AIM OF THE TASK: Everything in the data below is left aside except the lines from the one containing "- candle holder [81,393,170,445]" through the one containing "wine bottle [381,432,422,553]"; repeat those exactly.

SUPPLIED MATERIAL:
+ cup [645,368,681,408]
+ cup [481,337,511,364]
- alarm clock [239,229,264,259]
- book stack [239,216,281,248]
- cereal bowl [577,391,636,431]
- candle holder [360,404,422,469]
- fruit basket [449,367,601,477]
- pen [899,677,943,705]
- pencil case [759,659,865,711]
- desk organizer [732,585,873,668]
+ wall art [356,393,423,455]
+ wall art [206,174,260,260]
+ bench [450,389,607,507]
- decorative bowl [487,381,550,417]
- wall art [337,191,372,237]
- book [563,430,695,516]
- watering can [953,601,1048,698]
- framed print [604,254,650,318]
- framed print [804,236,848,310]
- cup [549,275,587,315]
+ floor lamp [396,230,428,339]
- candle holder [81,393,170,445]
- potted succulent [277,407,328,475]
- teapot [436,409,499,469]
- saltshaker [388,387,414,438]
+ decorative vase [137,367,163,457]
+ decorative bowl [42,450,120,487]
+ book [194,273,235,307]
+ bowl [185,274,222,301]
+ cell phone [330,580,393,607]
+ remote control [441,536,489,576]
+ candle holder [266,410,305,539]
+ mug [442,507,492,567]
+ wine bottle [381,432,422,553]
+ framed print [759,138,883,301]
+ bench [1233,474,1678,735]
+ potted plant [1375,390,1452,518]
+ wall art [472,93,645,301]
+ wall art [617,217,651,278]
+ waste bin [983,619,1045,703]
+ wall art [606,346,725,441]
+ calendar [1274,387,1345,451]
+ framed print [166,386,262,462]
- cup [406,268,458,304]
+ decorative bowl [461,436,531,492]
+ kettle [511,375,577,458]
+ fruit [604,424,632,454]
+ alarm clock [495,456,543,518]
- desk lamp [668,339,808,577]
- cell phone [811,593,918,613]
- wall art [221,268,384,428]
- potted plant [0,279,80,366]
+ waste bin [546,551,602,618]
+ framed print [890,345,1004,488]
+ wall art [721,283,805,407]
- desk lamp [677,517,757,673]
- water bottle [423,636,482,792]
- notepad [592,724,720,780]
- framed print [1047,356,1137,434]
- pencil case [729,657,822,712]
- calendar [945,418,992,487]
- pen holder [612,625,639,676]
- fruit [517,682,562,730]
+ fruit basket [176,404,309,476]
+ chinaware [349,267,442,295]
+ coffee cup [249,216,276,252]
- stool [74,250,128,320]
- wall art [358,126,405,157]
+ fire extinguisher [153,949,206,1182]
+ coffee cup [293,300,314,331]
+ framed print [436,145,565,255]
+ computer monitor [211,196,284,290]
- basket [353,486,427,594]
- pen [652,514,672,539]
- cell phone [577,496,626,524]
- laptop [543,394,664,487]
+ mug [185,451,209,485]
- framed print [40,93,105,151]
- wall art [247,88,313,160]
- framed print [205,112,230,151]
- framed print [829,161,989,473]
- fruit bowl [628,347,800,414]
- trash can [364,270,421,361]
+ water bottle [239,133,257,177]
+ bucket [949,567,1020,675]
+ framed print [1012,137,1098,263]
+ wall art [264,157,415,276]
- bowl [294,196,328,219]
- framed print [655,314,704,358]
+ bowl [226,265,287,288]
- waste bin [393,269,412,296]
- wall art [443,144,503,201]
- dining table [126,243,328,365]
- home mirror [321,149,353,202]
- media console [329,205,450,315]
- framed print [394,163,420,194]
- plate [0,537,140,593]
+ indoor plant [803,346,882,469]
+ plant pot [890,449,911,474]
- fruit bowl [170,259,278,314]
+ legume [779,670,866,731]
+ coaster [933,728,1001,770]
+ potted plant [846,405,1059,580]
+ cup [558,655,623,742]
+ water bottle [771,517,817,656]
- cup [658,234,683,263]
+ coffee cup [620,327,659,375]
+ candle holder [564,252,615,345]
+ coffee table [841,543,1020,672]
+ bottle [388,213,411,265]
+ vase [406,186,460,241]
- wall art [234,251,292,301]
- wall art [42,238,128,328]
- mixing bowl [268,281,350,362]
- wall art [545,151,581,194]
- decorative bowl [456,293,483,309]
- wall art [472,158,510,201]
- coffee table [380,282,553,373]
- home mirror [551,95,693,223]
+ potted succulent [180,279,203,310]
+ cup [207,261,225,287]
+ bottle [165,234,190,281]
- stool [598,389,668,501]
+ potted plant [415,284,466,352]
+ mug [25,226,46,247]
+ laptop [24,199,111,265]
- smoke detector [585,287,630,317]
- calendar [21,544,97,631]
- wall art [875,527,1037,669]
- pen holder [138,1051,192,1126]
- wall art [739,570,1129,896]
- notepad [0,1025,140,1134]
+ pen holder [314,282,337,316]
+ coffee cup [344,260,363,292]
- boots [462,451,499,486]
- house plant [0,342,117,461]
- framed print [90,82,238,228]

SOLVED PROBLEM:
- candle holder [81,393,170,445]
- potted succulent [277,407,328,475]
- teapot [436,409,499,469]
- saltshaker [388,387,414,438]
+ decorative vase [137,367,163,457]
+ decorative bowl [42,450,120,487]
+ book [194,273,235,307]
+ bowl [185,274,222,301]
+ cell phone [330,580,393,607]
+ remote control [441,536,489,576]
+ candle holder [266,410,305,539]
+ mug [442,507,492,567]
+ wine bottle [381,432,422,553]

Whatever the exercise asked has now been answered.